Similarly in A2, the authors emphasize that “budgets often bear little direct relation to a company’s long-term strategic objectives because they don’t take enough consideration.” To overcome these issues, the authors propose a balanced scorecard system and argue the system provides assistance in translating the vision into practicality, communicating and linking, business planning, receiving feedback and learning from them.
Similarly in A3, the authors provide insight on business models and their importance. Stressing on value proposition, profit formulation, and resources allocation, they argue that some companies fail to survive, whereas others survive even in the most hostile business environment merely due to a lack of proper business plan.

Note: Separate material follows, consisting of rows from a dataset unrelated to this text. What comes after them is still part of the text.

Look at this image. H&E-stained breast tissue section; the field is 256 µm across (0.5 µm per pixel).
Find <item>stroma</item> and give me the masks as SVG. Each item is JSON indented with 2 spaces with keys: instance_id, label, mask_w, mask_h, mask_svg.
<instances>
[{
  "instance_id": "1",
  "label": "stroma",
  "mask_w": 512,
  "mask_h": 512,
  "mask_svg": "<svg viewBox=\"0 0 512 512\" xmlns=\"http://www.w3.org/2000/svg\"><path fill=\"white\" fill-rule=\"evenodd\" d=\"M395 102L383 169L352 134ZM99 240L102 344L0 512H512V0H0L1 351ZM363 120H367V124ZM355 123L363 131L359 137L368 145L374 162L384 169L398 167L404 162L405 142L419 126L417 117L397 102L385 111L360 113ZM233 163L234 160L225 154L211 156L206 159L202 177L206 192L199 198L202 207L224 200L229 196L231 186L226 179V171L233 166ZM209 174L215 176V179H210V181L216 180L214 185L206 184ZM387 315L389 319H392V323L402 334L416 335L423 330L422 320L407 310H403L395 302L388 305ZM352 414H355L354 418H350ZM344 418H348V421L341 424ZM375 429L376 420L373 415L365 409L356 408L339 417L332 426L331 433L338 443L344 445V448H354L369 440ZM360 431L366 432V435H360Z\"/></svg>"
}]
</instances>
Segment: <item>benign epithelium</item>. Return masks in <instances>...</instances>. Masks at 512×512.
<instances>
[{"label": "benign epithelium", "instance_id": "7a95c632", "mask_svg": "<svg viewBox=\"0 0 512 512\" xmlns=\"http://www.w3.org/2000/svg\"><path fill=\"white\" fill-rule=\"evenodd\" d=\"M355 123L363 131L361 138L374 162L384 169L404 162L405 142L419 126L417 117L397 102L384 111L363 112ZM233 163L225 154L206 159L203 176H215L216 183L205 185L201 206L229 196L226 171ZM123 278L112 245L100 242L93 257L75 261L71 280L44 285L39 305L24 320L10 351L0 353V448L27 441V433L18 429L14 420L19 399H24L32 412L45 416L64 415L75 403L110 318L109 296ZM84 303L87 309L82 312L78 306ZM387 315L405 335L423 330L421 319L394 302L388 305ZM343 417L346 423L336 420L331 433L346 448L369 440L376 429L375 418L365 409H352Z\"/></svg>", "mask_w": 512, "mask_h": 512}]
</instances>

In A2 (page 8), the authors have advocated for “Linking rewards to performance measures”. However, I opine that tying compensation to current performance has its draw backs and following example signals otherwise.
Charles Price, CEO and chairman of Citigroup, made US$53.1 million over a period of four years during his tenure (2003-2007). The figure is comprised of base salary and bonus he received for successfully increasing shareholder’s equity. Among others his primary investment instruments were on Mortgage Backed Security and Collateralized Debt Obligation. Investment banks, including Citigroup, heavily relied on these instruments for profit and the corporate America bestowed them with billions of dollars in bonuses until the occurrence of the Global Financial Crisis (GFC) that proved otherwise. The point is however once-in-a-blue-moon-incident the GFC was, it revealed that tying compensation to current performance needs a second thought to it. I hope that future scholars incorporate this loophole in compensation.

Important take-home message
Strategy development is no longer an exclusive domain of senior executive and a linear annual event instead it is a long term process that has both non-linear and re-entrant elements.
Please make comments if you disagree or add something on the thought.


  1. I agree with what you said in your reflection. One of the things that I took away from Organizational Management is that performance incentives definitely don't work. I was amazed at the vast number of studies that have been conducted over the the past 60 years across nearly every industry that support this, since it seems on its surface counterintuitive.